Tenía 18 años cuando se convirtió en reina y 21 cuando se casó con su primo, el príncipe alemán Albert de Saxe Cobourg-Gotha, el 10 de febrero de 1840.

Victoria lo eligió entre varios pretendientes y ella le pidió matrimonio, porque el protocolo así lo imponía. Considerando que él tenía menos rango que ella, Alberto no podía cometer la audacia de hacer una propuesta romántica.

Hasta entonces, las reinas europeas se casaban vestidas de rojo —color de la nobleza—, pero la joven y enamorada Victoria eligió un vestido blanco y así impuso esa tonalidad para las novias occidentales por el resto de los siglos, hasta hoy.

La soberana era inmensamente popular en Gran Bretaña y su boda fue un acontecimiento que traspasó fronteras, en una época en que ni siquiera había fotografías. La pintura oficial de la boda —llamada “El matrimonio de la reina Victoria”, realizada por George Hayter (el pintor preferido de la corte)— fue y sigue siendo un trending topic cada vez que se alude al icónico vestido. De hecho, un detalle de esa obra es la “fotografía” principal de esta página…

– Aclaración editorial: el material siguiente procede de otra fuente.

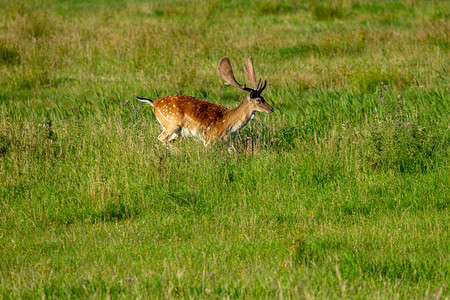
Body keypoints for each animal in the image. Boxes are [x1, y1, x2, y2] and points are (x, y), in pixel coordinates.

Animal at [135, 55, 272, 149]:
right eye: (259, 100)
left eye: (264, 97)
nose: (271, 109)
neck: (230, 122)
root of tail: (154, 103)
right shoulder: (208, 138)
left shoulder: (227, 141)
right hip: (172, 123)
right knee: (160, 138)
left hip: (175, 131)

No está claro si la reina eligió vestirse de blanco/crema para identificarse con la idea de pureza y virginidad; pero sí está claro que en el diseño y los materiales elegidos estaba plenamente su gusto personal. El boceto del vestido fue obra del pintor William Dyce, pero la confección estuvo a cargo de Mary Bettans, costurera personal de la soberana. Se realizó en satín de seda de Spitalfields y encaje Honiton que cubría la parte inferior de la amplia falda que nacía en tablas desde la cintura. El mismo encaje se utilizó en la parte superior del vestido y en el velo que cubría su cabeza.

Según historiadores, había razones nada románticas —aunque sí políticas— tras la elección de esos materiales. A la fecha, la industria del encaje inglés estaba en decadencia y la joven reina decidió apoyarlo, para lo cual eligió metros y metros de ese producto en el color que más luce: blanco/crema. Asimismo, Spitalfields era la zona más importante en la producción de seda inglesa, y a partir de ese día todas las novias europeas quisieron adquirirla.

Decidida a realzar más su rol de novia que el de monarca, en la boda Victoria no usó ninguna de sus tiaras y optó por una corona de mirto y flores de azahar, símbolos de fertilidad. Con esto lanzó una segunda tradición mundial: los adornos florales que sujetan los velos de las novias y el mirto que llevan en sus ramos nupciales las integrantes de la familia real inglesa.

Durante su luna de miel, la reina plantó una ramita del mirto que había lucido en la boda en el jardín del castillo Osborne, en la isla Wight, y ésta floreció. Desde entonces, todas las princesas de la familia Windsor llevan algunas ramitas de ese mirto plantado por la propia mano de la legendaria soberana.

Como joyas, Victoria usó collar, aros y un broche con un gran zafiro que le había regalado su novio el día antes de la boda. Además de brillar, el zafiro es de color azul y justamente, según la tradición, las novias deben llevar “algo azul” para tener suerte en su vida conyugal. A sus damas de honor les regaló un anillo cuyo adorno central era un retrato suyo pintado en miniatura y rodeado de diminutas turquesas.

Turquesas y diamantes

La reina dio su nombre al período de tiempo en que reinó, durante el cual las mujeres usaban corsé para tener cinturas muy estrechas, amplias faldas que tapaban los zapatos y mangas largas. La prenda más chic que se impuso en esos años fue la blusa blanca, un imprescindible hasta hoy en todos los vestuarios femeninos.

Además de su “invención” del vestido de novia, en materia de looks la reina notoriamente se alejaba de todo lo “minimal”. Le gustaban las telas pesadas, los bordados y muy especialmente las joyas. Con el príncipe Alberto formaron una dupla de expertos, porque él también apreciaba el arte de la orfebrería, sabía de piedras preciosas y diseñó varias joyas para su mujer. Una muy destacada es la diadema de brillantes y zafiros que reproducimos en esta página y se está exhibiendo en una exposición conmemorativa del bicentenario de la reina en el Victoria & Albert Museum de Londres.

Pero la felicidad de la pareja no fue muy extensa. En diciembre de 1861 el príncipe Alberto murió a causa de la fiebre tifoidea y la reina quedó devastada. Se retiró de la vida pública durante varios años y en su vestuario eliminó completamente las prendas de colores. Incluso puso de moda las llamadas joyas de luto: realizadas en perlas —que simbolizan lágrimas—, diamantes y piedras preciosas negras, como el ónix.